As many of you know, I was the CEO of Wycliffe Bible Translators in the UK for a few years. Having worked with Wycliffe for most of my adult life it was a massive privilege and honour to be asked to take on that role. To be honest, it wasn’t a job that I particularly wanted to do, nor do I think that I was very good at it. That being said, I also believe that in God’s providence I was the right person for the job at the time. Despite my many failings (which people were kind enough to regularly point out), I was able to accomplish some things which were essential for the long term health of the organisation, which an outsider would have struggled with.
Although I wasn’t particularly keen on doing the job and was frankly relieved when I stepped down, I was surprised at the impact that leaving the role had on me.
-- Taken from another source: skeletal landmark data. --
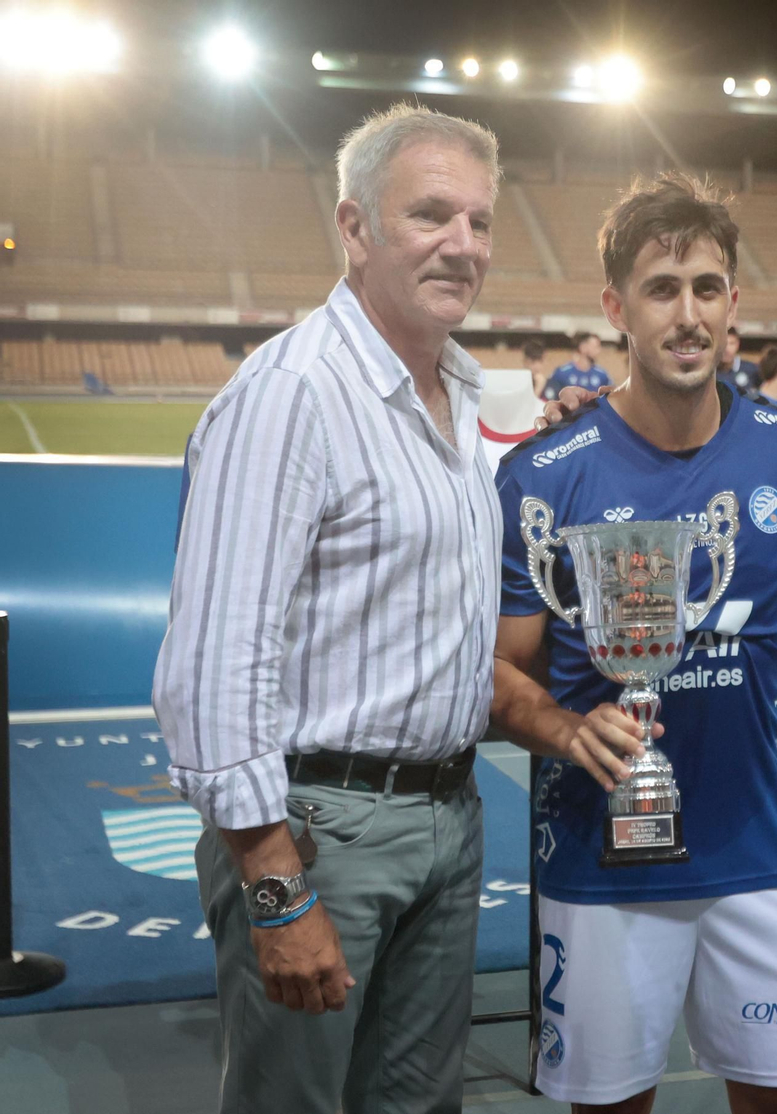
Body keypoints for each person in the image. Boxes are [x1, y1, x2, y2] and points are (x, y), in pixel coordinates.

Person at [491, 172, 777, 1114]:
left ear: (733, 304)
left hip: (757, 849)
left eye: (707, 287)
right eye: (663, 289)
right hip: (599, 858)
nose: (688, 313)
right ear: (616, 306)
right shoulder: (543, 474)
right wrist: (561, 729)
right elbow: (497, 673)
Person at [151, 103, 503, 1114]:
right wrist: (272, 882)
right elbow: (214, 660)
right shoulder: (296, 392)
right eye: (431, 214)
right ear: (354, 228)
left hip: (447, 813)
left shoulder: (456, 390)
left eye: (479, 221)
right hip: (318, 833)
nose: (462, 244)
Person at [719, 324, 761, 392]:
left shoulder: (751, 369)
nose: (726, 349)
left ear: (737, 344)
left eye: (731, 343)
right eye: (723, 343)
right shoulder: (709, 371)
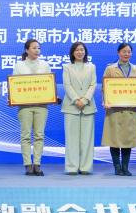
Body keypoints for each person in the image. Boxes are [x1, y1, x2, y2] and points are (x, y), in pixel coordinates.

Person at [101, 43, 136, 176]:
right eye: (124, 51)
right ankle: (117, 167)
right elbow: (104, 88)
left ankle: (125, 167)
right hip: (114, 110)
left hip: (131, 110)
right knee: (114, 140)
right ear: (118, 53)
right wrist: (105, 101)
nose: (126, 54)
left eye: (129, 52)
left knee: (128, 140)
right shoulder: (110, 69)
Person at [13, 39, 52, 176]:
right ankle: (27, 165)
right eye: (34, 48)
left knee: (39, 135)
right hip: (25, 106)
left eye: (38, 48)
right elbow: (15, 85)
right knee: (25, 136)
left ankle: (37, 164)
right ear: (27, 50)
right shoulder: (19, 65)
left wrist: (52, 95)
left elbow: (49, 84)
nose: (37, 50)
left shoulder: (45, 65)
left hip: (41, 105)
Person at [61, 41, 96, 176]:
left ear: (85, 52)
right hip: (71, 106)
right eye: (77, 50)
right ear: (72, 52)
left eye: (82, 50)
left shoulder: (91, 67)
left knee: (87, 139)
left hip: (88, 106)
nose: (80, 52)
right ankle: (72, 167)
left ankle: (86, 167)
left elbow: (93, 85)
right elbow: (67, 85)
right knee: (71, 139)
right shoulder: (67, 67)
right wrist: (76, 100)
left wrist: (85, 99)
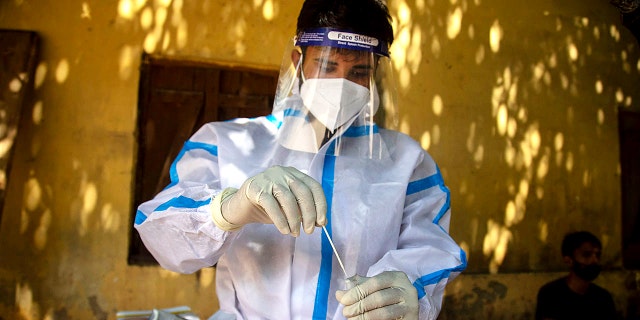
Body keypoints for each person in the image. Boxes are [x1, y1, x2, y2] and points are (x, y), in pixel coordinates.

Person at [134, 0, 467, 319]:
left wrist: (410, 291)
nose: (341, 83)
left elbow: (429, 251)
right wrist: (228, 209)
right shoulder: (226, 143)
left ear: (375, 73)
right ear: (298, 62)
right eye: (327, 65)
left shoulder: (407, 162)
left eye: (359, 72)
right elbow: (161, 237)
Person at [535, 231, 617, 320]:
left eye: (597, 255)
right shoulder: (551, 294)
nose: (594, 260)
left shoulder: (603, 298)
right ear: (569, 260)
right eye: (586, 255)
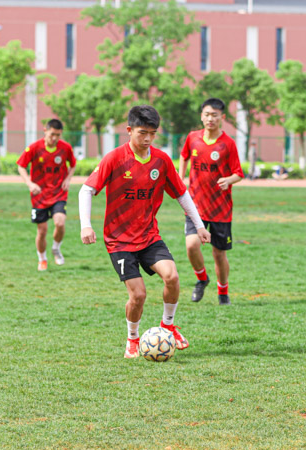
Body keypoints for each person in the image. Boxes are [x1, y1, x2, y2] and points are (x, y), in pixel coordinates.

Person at [79, 104, 210, 358]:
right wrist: (86, 224)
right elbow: (86, 190)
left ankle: (168, 326)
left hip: (149, 236)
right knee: (138, 295)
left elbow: (182, 194)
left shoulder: (161, 161)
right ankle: (132, 339)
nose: (148, 138)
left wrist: (200, 226)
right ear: (129, 130)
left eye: (152, 133)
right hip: (119, 241)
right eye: (142, 133)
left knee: (172, 277)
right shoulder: (114, 158)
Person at [179, 98, 244, 305]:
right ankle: (202, 279)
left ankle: (223, 293)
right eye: (207, 114)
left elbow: (239, 173)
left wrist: (229, 180)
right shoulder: (193, 138)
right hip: (195, 205)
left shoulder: (228, 144)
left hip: (220, 209)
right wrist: (181, 178)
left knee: (219, 254)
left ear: (222, 117)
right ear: (201, 116)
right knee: (191, 246)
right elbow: (184, 156)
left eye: (214, 115)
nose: (210, 119)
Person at [16, 118, 77, 271]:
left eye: (58, 135)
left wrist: (68, 179)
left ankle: (56, 248)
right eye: (52, 134)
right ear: (45, 131)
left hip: (58, 193)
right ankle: (42, 259)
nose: (54, 138)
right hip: (39, 196)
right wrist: (30, 184)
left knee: (60, 223)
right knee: (42, 231)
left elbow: (73, 164)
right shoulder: (34, 148)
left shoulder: (65, 148)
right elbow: (21, 166)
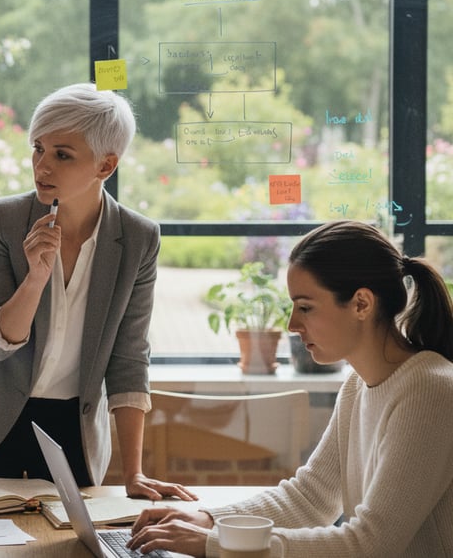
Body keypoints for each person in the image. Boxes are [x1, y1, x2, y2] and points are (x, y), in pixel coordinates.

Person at [0, 82, 195, 501]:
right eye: (38, 148)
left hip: (72, 426)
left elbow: (129, 356)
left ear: (106, 166)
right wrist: (35, 277)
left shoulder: (138, 238)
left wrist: (134, 474)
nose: (41, 166)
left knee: (66, 544)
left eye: (62, 154)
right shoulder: (2, 220)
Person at [127, 220, 453, 557]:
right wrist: (207, 520)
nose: (292, 325)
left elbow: (373, 544)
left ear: (361, 304)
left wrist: (220, 544)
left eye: (306, 307)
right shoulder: (358, 386)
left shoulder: (429, 390)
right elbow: (310, 498)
The loss of status was horrible.
People who described me as a really good friend when I was the CEO of a large (by evangelical standards) organisation have not spoken to me since I stepped away from the role. In one way, it’s quite nice not having to deal with hundreds of emails a day, but it is undeniable that being at the heart of so much communication and being “in the know” gives you a warm glow. The invitations to attend and speak at conferences in different parts of the world have more or less dried up. People wanted to hear from the CEO of Wycliffe, they are much less interested in what some niche blogger has to say.
I know these things shouldn’t matter to me; they are ephemeral, unimportant and unrelated to my true identity in Christ. But they do matter. There are times when I really struggle with not being in leadership, with the loss of significance, with not being important anymore.
I found myself musing on these things when reflecting on the latest revelations of leaders falling from grace in the evangelical and broader Christian world.
Leadership is insidious and it is dangerous. I didn’t realise how important my role, influence and title were to me until I stepped down. I may not have liked doing the CEO’s job, but I loved being the CEO and all of the attention that came with it. At this distance, I can see that it would have been all too easy to see myself as being more important than I am and to believe that normal rules didn’t apply to me. I can understand why leaders fall and I can see why those responsible for monitoring them allow it to happen.
Dealing with my own feelings of loss of significance makes me realise the importance of praying for those in leadership who face temptations that are different to those faced by the rest of us and which have the capacity for a much wider impact.